Я возвращался к этой теме еще не раз, думаю, что и другие друзья и советчики Джорджа говорили с ним на сходные темы, но он отнекивался, пока идея не дозрела. Однажды в ответ на очередное размышление вслух на тему об университете он заявил, что не собирается делать что-либо такое в США, но зато готовится объявить о создании Центрально-Европейского университета с отделениями в Венгрии, Чехословакии и Польше. Сейчас этот университет работает вполне успешно. Другая идея появилась чуть позже, когда стало ясно, что в посткоммунистических странах труднее всего будет выжить ученым и преподавателям.

 Весной 1991 года Джордж выразил желание посетить мою лабораторию в Университете Джорджа Мейсона. Из университета мы приехали к нам домой, и за обедом я сказал о том, что простому рабочему легко менять профессию и место работы, потому что это не требует многолетнего переобучения, специализации, что равным образом любому клерку легко перейти с государственной службы в частную фирму или наоборот, и всегда спрос на знающих клерков будет превышать предложение, а вот ученого или преподавателя вуза в случае потери работы ждет тяжелая жизнь.

В то же время, говорил я, судьба ученых, в особенности занятых фундаментальными исследованиями, важна не только для России.
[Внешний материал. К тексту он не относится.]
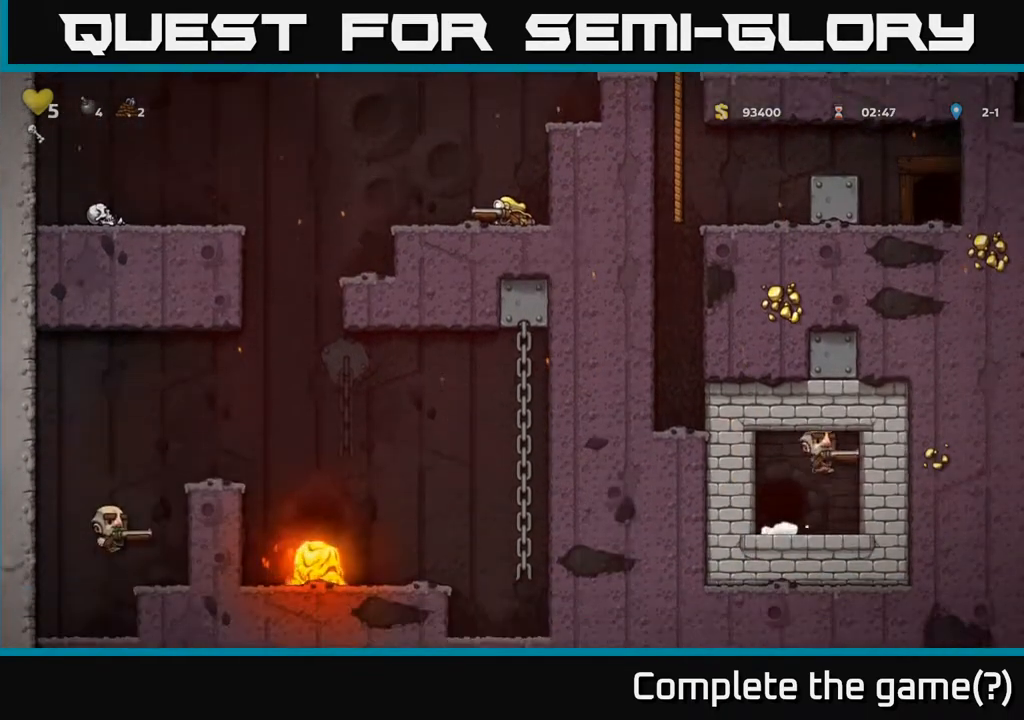
{"buttons": ["DPAD_DOWN"], "left_stick": "center", "right_stick": "center", "events": []}
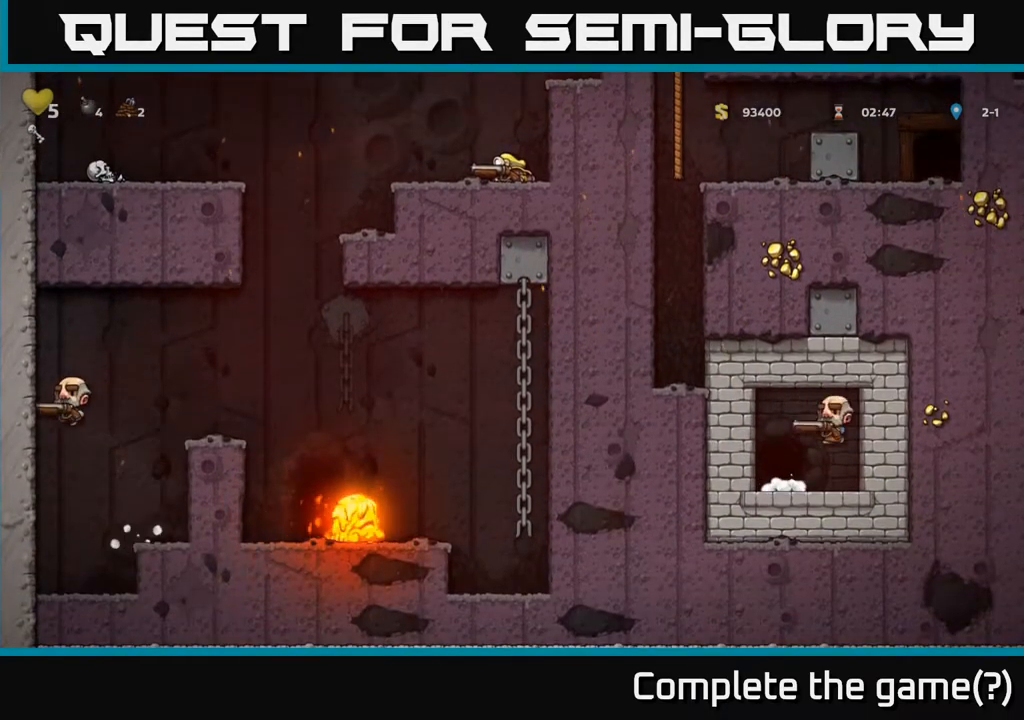
{"buttons": ["DPAD_DOWN"], "left_stick": "center", "right_stick": "center", "events": []}
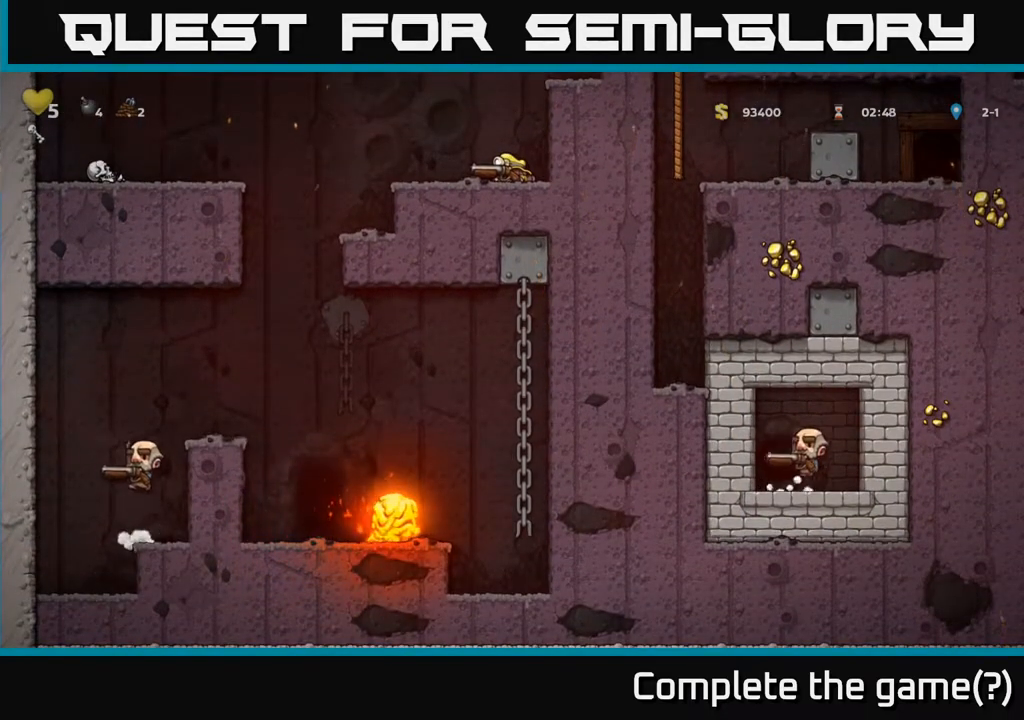
{"buttons": ["DPAD_LEFT"], "left_stick": "center", "right_stick": "center", "events": [[417, "DPAD_DOWN", "up"], [417, "DPAD_LEFT", "down"]]}
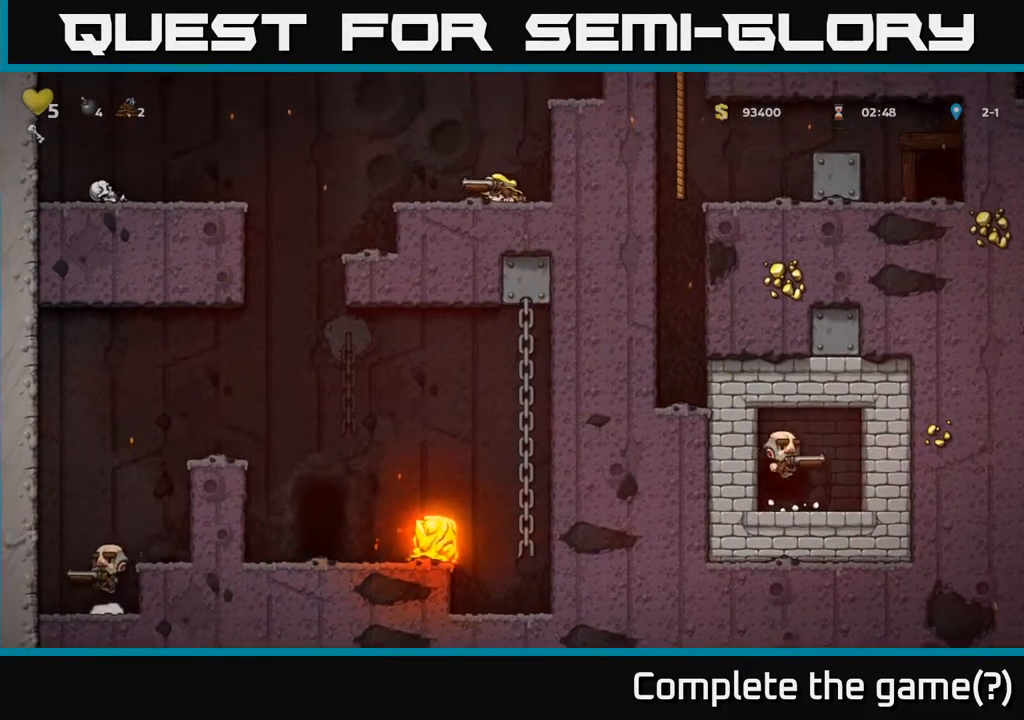
{"buttons": [], "left_stick": "center", "right_stick": "center", "events": [[167, "DPAD_LEFT", "up"], [433, "DPAD_LEFT", "down"], [483, "DPAD_LEFT", "up"]]}
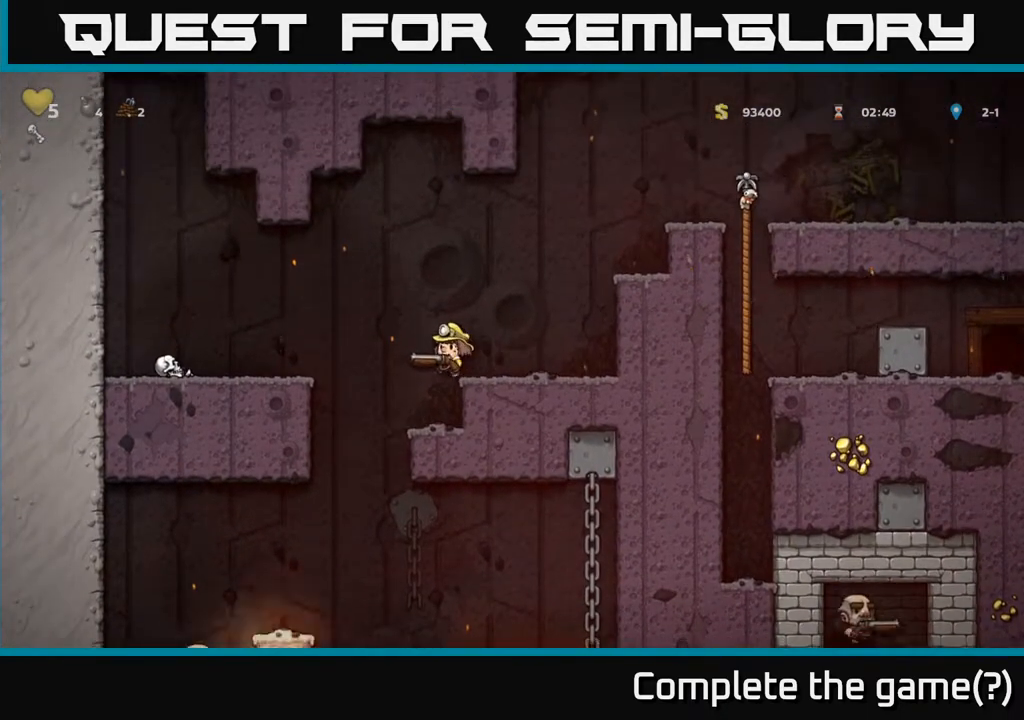
{"buttons": ["DPAD_DOWN"], "left_stick": "center", "right_stick": "center", "events": [[367, "DPAD_DOWN", "down"]]}
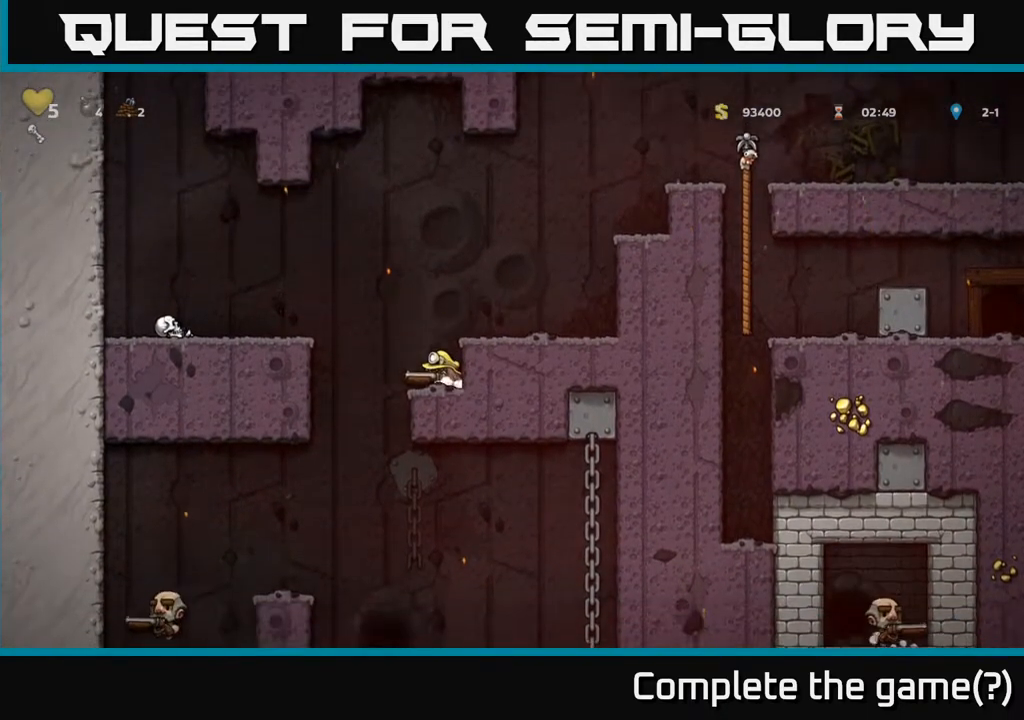
{"buttons": ["DPAD_DOWN"], "left_stick": "center", "right_stick": "center", "events": []}
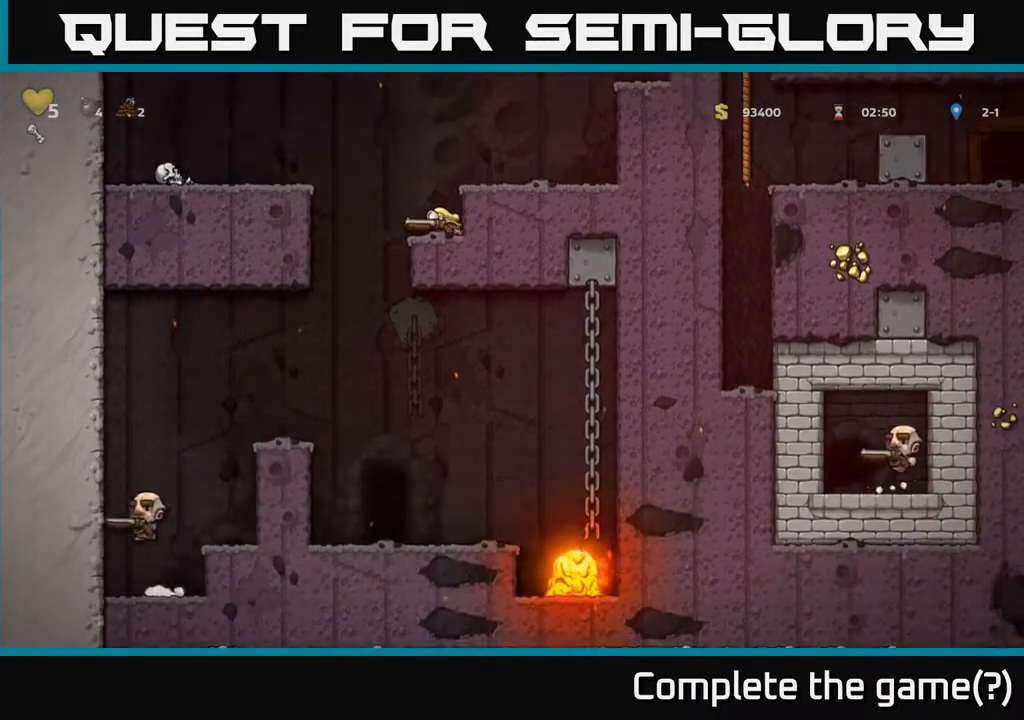
{"buttons": ["DPAD_DOWN"], "left_stick": "center", "right_stick": "center", "events": []}
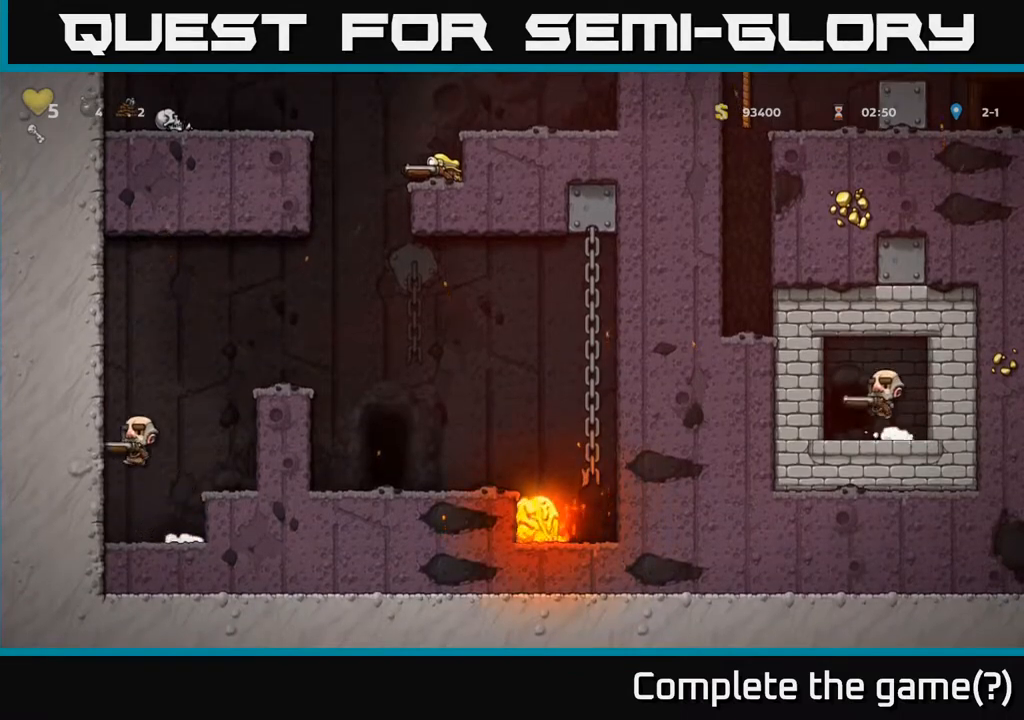
{"buttons": ["DPAD_DOWN"], "left_stick": "center", "right_stick": "center", "events": []}
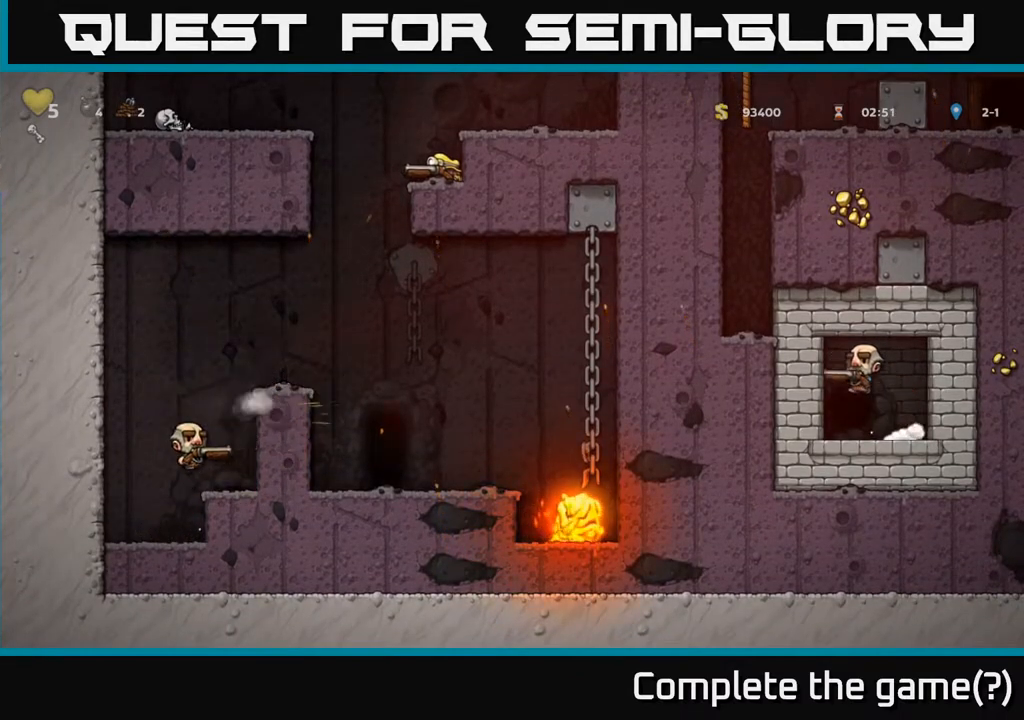
{"buttons": ["DPAD_DOWN"], "left_stick": "center", "right_stick": "center", "events": []}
Если их деятельность прекратится, пострадает все человечество, ибо вклад российских ученых в общемировую науку огромен. И во время той беседы, и при других обстоятельствах, в том числе и в моих американских публичных лекциях, я часто повторял тогда тезис о том, что сейчас, когда в России, стране, владеющей огромным арсеналом ядерного оружия, прежнее противостояние интеллектуалов и представителей военных кругов, сдерживавшее общество, стало шатким, любое ущемление интеллектуалов чревато большими бедами для всего мира. Ведь принижение роли интеллектуалов, особенно ученых, немедленно даст в этом обществе преимущества ястребам и тем, кто открыто или скрытно симпатизировал контролирующим (иначе говоря, карательным) органам. Число сторонников репрессивных методов в стране по-прежнему огромно. Разбалансировка противостояния интеллектуалов и экстремистов (особенно из спецслужб) может принести непредсказуемые опасности для всего мира. Никто не может отгородиться китайской стеной от пусть даже агонизирующего монстра, звавшегося раньше СССР, так как и ядерное оружие, и средства мгновенной доставки его в любую точку планеты доступны экстремистски настроенным генералам и полковникам, что делает мир особенно уязвимым.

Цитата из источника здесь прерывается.